Lui n’est pas issu du sérail diplomatique. C’est un administrateur. Un homme qui a appris l’État par le travail, par la rigueur des dossiers et par le sens du service public. C’est cette culture administrative qui a fait sa force : le goût du détail, le respect des procédures, la capacité à transformer une idée en acte.
Ministre d’État, il a porté au plus haut la voix de la raison. Dans les conseils, dans les arbitrages, il incarnait cette figure rare : celle de l’homme qui pèse ses mots, qui tranche sans blesser, qui tient la barre quand le vent se lève.
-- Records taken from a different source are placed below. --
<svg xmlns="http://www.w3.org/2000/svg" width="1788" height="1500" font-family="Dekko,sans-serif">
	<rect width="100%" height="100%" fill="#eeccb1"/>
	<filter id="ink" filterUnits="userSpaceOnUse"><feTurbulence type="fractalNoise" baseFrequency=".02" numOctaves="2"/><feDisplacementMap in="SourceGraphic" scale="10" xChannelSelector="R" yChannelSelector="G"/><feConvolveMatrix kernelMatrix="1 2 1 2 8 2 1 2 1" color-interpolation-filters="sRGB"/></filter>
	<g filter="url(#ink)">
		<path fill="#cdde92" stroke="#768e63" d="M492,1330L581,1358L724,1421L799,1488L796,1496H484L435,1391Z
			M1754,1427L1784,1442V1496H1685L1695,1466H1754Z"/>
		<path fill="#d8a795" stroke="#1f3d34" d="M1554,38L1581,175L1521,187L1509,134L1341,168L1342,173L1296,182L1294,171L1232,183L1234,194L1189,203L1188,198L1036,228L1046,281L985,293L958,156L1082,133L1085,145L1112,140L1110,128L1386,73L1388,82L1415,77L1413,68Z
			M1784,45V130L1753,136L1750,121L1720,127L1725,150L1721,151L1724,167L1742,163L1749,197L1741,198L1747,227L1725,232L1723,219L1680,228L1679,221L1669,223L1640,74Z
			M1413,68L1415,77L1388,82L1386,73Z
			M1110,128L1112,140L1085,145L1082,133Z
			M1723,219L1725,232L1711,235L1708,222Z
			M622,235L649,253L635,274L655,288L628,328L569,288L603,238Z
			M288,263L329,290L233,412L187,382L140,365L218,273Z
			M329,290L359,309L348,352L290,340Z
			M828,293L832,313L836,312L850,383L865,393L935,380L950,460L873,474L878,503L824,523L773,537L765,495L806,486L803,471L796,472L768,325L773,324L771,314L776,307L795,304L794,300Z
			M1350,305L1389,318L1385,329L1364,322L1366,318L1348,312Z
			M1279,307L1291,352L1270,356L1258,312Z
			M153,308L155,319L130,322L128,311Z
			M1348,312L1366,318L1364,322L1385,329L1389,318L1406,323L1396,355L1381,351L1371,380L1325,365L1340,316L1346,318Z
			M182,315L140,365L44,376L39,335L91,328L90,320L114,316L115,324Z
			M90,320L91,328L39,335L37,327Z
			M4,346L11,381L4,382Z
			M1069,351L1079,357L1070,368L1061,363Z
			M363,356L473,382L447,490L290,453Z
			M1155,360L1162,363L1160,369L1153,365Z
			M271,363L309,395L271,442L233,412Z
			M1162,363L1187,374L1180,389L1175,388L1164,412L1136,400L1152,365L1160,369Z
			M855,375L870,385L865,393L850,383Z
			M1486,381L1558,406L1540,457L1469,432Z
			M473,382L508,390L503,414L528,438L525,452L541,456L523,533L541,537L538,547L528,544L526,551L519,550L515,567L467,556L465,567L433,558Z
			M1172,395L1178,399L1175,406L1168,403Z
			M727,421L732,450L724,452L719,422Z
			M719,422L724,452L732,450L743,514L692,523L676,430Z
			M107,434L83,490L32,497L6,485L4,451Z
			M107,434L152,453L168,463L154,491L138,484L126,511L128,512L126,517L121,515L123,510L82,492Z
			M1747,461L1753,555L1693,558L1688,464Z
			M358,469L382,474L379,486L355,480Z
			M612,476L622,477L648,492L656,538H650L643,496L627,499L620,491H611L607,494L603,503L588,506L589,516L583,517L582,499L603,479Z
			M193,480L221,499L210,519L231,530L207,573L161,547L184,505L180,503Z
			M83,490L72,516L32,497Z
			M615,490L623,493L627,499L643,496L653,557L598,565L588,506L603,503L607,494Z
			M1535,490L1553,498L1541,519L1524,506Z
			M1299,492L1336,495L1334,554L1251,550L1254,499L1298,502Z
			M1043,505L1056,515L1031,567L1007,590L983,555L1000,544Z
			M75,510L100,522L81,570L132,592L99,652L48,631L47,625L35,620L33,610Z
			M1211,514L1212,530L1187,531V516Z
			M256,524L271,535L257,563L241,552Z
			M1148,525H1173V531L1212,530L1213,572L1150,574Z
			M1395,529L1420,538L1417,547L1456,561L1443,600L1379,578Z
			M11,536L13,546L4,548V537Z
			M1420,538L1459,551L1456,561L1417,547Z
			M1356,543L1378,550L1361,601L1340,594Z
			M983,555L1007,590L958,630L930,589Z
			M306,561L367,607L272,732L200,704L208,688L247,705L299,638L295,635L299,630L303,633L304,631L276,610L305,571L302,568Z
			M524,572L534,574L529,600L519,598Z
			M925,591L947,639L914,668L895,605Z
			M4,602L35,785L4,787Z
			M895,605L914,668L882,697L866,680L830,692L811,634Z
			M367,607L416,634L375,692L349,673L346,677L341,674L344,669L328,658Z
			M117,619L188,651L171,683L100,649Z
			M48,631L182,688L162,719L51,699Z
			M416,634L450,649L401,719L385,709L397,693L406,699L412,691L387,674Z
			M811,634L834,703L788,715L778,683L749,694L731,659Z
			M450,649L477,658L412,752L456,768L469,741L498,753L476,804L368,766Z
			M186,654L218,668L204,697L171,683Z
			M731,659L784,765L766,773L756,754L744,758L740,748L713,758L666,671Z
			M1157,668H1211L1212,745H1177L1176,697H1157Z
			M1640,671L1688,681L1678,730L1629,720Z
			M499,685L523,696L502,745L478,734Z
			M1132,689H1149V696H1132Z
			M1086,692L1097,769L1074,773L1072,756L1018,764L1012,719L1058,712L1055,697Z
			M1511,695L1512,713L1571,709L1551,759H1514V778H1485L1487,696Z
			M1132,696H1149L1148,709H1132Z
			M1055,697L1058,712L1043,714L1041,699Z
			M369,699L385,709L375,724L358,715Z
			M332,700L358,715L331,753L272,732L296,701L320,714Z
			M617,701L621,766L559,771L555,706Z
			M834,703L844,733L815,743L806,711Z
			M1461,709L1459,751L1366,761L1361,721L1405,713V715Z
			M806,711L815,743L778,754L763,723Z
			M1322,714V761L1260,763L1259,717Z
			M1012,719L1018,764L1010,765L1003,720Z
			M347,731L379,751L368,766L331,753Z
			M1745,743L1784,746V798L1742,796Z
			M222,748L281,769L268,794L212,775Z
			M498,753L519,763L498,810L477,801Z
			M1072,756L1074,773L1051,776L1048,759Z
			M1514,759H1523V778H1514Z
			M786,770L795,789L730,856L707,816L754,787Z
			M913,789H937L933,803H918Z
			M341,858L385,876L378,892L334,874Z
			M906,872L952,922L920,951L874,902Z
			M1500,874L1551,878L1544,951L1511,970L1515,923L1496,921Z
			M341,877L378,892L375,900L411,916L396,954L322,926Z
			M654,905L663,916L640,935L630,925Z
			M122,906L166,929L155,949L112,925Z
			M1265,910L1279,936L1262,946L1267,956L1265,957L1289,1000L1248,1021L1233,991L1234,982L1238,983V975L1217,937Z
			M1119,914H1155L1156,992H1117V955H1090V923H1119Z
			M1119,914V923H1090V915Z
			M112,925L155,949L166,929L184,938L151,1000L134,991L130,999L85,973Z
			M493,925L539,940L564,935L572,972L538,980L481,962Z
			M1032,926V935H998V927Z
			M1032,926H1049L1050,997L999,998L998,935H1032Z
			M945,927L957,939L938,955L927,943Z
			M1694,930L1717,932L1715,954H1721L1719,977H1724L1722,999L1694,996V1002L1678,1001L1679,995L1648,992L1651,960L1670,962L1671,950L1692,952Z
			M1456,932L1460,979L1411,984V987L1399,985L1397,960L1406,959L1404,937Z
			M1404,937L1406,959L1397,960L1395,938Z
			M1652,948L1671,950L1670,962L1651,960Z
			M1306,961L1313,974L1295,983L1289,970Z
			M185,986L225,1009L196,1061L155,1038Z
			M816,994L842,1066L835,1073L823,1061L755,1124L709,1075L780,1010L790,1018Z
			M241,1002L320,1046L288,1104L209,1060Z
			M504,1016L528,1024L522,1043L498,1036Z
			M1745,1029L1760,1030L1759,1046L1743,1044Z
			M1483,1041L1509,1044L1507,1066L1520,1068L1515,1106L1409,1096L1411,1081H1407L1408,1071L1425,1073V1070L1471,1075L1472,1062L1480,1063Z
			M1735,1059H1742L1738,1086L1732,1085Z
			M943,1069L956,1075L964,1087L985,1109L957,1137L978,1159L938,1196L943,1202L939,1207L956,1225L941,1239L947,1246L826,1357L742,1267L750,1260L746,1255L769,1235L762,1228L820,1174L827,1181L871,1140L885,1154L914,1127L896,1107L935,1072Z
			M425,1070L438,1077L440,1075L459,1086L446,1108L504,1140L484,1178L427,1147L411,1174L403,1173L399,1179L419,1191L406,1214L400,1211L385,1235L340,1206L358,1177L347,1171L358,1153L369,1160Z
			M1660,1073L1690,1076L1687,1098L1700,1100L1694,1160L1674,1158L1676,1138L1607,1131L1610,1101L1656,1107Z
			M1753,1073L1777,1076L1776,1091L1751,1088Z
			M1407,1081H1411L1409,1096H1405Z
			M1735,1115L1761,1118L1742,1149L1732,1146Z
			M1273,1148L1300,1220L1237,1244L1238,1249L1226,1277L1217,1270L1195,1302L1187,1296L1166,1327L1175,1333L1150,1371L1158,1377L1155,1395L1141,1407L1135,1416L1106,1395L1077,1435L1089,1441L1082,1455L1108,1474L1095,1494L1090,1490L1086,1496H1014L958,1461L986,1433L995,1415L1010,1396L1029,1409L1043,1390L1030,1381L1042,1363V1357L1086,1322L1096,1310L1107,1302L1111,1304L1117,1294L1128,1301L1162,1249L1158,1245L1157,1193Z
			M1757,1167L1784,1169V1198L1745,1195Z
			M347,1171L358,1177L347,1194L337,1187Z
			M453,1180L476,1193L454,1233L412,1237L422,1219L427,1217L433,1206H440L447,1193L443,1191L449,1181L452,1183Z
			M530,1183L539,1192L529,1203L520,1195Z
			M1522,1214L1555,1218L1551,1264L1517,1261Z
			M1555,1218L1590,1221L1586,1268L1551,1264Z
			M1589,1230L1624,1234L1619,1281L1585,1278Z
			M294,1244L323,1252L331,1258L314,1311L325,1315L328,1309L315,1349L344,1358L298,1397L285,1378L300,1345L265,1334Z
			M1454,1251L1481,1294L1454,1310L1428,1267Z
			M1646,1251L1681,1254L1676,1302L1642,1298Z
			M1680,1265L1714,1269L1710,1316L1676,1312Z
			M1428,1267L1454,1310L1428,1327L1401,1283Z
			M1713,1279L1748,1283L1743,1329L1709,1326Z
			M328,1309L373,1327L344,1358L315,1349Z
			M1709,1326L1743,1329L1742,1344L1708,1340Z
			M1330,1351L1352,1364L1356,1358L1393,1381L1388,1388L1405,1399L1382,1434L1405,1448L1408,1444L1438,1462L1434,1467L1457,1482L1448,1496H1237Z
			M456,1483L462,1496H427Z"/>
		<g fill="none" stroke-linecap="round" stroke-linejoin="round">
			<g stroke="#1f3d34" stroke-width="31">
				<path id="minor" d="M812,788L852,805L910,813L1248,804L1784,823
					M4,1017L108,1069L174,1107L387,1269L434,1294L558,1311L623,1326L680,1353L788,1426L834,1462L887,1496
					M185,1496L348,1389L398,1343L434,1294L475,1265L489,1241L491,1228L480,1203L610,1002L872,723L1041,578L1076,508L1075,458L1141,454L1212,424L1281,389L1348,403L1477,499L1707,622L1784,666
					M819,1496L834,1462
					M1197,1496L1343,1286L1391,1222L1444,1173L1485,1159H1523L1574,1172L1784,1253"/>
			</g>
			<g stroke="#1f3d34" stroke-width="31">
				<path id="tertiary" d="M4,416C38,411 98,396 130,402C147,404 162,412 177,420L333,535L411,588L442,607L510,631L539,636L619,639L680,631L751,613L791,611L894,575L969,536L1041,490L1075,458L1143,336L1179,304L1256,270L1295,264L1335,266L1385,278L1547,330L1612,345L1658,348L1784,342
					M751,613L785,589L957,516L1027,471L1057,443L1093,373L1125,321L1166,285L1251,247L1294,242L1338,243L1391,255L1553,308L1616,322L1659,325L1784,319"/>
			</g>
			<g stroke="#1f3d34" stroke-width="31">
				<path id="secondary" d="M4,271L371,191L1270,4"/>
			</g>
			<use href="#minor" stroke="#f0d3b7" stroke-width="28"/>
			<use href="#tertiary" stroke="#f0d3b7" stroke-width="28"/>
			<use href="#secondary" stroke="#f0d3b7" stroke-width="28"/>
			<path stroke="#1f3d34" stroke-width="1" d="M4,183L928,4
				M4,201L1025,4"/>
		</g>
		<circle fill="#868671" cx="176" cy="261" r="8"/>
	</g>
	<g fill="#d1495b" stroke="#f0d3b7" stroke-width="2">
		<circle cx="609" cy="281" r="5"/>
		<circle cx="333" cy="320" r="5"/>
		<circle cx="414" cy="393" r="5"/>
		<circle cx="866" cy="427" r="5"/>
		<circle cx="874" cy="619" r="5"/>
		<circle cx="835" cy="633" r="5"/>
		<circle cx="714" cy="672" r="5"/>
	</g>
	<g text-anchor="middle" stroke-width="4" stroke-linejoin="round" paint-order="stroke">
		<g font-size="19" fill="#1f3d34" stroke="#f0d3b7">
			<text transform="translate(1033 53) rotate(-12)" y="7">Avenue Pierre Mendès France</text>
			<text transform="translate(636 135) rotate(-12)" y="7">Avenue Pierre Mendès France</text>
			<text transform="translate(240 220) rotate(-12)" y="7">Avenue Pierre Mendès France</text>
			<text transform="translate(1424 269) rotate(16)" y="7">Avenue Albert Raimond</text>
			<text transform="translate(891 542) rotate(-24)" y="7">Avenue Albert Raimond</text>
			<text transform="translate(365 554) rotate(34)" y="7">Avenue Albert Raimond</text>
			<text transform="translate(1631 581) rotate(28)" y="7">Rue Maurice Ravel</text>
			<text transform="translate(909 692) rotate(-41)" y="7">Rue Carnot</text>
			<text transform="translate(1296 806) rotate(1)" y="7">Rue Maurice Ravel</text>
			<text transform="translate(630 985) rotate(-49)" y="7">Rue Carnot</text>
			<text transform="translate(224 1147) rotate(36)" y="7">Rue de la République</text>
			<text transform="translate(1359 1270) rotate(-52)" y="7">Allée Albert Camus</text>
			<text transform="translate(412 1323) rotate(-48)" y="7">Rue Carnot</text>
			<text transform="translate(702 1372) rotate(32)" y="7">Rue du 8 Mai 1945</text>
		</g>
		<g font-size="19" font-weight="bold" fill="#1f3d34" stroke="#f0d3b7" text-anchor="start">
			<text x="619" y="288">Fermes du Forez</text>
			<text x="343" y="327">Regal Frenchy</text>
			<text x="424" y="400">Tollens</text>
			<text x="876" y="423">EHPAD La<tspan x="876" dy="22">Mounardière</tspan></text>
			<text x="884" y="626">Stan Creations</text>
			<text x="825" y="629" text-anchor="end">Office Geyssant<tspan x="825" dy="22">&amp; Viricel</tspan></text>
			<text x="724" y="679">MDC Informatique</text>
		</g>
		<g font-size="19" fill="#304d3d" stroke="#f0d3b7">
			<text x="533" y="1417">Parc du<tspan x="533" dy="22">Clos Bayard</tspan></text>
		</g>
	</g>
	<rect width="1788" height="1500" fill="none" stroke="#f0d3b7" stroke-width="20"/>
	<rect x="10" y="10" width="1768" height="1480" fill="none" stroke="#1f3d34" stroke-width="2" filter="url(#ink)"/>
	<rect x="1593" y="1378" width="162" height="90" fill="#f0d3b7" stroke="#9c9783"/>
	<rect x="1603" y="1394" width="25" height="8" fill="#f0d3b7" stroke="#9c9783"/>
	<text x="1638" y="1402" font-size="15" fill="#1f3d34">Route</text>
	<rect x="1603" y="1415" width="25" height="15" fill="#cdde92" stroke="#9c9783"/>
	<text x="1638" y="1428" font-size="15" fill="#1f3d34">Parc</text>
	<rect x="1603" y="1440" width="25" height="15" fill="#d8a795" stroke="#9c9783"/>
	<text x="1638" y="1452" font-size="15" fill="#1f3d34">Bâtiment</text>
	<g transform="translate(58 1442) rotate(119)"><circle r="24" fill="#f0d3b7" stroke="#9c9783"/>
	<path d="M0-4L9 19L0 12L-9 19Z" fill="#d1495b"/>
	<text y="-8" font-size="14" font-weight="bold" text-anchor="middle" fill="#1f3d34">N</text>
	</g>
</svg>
Et puis il y a la plume. Ce qui frappe chez Babacar Gaye, c’est la pertinence de ses chroniques. Elles embrassent des domaines divers et variés. Politique, société, économie, culture, mémoire : rien de ce qui touche au Sénégal ne lui est étranger. Cette largeur vient de deux choses. D’abord de son expérience de la politique au plus haut niveau. Ensuite de son enracinement, de ce vécu dans le Sénégal des profondeurs qu’il connaît et qu’il respecte.
Il n’écrit pas pour briller. Il écrit pour comprendre et pour faire comprendre. Ses chroniques sont des ponts entre le sommet de l’État et le quotidien des Sénégalais. Elles disent le pays avec lucidité, sans complaisance, mais toujours avec amour.
Babacar Gaye nous montre qu’on peut quitter les fonctions sans quitter le combat des idées. Qu’on peut servir par le verbe quand on a servi par l’action.
Hommage à un grand serviteur de la République. Hommage à une intelligence qui éclaire encore.